Try it: Copy out the entries below precisely; nothing is to be omitted.

Data for this task:

-- Opening Marker --

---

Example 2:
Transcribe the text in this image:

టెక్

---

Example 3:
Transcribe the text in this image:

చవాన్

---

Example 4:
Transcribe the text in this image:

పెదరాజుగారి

-- Closing Marker --

Result for this exercise:
---

Example 2:
Transcribe the text in this image:

టెక్

---

Example 3:
Transcribe the text in this image:

చవాన్

---

Example 4:
Transcribe the text in this image:

పెదరాజుగారి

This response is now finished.